I'm sorry, I've been watching a lot of Blizzard game trailers lately and I think it's screwing with my head. Anyway, there is a mayo war brewing, but surprisingly, it isn't between people who think America's #1 condiment (seriously) is pretty good in moderation and those who are wrong.

What's actually happening is that food giant Unilever,* maker of Hellmann's mayo, is suing San Francisco startup Hampton Creek, the makers of Just Mayo, on grounds that basically boil down to "they were taking part of our market share and that really harshes our greed-boner."** Their entire case appears to rest on the notion that Just Mayo isn't actually mayo in that it doesn't contain eggs. Then again, Just Mayo has never claimed to have eggs (it uses Canadian yellow peas instead) — the closest Hellmann's can get to a reasonable argument is "their logo looks like an egg" and "the packaging has the word 'mayo' on it." Please note that neither point is in any way close to a reasonable argument.

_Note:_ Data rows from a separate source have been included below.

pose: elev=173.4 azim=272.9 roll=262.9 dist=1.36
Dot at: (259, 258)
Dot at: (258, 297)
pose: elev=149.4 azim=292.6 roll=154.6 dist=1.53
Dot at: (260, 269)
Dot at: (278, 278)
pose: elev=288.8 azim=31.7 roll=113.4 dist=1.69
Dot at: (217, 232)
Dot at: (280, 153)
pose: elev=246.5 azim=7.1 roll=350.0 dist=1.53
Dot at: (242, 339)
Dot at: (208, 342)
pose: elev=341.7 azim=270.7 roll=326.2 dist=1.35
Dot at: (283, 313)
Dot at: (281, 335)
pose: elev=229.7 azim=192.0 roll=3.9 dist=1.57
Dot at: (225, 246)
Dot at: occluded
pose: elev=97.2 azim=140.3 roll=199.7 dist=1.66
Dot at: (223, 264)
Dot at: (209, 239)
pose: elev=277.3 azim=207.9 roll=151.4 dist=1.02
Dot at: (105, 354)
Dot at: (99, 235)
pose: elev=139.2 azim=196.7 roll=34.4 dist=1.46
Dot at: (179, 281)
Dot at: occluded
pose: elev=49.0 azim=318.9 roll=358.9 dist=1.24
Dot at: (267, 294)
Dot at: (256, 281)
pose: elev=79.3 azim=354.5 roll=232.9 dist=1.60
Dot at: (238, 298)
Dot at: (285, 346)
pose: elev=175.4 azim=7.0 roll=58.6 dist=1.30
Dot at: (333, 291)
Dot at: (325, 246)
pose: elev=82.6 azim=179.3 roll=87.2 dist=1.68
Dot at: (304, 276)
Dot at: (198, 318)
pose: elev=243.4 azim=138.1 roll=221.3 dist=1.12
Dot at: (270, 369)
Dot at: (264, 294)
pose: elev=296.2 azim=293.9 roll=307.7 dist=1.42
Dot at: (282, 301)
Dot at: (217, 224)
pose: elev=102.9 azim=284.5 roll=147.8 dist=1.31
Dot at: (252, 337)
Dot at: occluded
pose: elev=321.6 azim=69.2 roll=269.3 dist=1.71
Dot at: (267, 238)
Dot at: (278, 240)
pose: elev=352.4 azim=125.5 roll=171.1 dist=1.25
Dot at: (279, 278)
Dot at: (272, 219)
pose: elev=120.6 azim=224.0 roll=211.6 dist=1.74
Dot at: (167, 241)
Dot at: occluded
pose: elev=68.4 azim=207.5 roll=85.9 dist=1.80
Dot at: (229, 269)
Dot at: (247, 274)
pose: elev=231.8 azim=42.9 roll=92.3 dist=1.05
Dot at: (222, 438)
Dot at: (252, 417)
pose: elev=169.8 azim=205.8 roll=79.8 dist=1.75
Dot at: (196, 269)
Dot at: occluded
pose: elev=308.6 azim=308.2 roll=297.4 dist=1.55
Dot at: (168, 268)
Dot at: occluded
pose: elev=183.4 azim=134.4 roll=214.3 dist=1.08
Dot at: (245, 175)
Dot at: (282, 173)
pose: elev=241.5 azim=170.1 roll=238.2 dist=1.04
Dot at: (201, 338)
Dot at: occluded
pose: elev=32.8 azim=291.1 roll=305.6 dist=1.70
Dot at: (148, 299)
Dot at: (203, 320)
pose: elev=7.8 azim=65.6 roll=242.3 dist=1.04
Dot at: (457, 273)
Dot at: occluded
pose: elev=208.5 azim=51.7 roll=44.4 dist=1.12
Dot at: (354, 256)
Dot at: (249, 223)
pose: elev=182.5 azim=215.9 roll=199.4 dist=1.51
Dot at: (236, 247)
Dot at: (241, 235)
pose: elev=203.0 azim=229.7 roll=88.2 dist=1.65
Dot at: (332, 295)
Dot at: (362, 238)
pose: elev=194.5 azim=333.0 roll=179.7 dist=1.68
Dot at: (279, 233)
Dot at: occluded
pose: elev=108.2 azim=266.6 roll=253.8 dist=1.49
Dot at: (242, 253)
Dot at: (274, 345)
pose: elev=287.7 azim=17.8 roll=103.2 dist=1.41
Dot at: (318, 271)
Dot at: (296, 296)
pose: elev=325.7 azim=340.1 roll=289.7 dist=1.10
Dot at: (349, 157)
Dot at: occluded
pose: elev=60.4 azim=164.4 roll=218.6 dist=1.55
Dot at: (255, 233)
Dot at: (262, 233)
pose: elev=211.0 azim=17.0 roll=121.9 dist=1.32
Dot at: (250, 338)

Unilever's demands are even more laughable — or they would be, if a major corporation wasn't actually trying to make them in a court of law as if it didn't make them sound like deranged, petulant children. Here's their actual argument as listed in the Washington Post, which I swear to God is being made by people who, at least physically, appear to be adults:

The Just Mayo identity crisis, Unilever lawyers said, has hurt Hellmann's market share, "caused consumer deception and serious, irreparable harm to Unilever" and the mayo industry as a whole. The firm wants Hampton Creek to stop calling it Just Mayo, yank the product off store shelves and pay Unilever damages worth three times the startup's profits.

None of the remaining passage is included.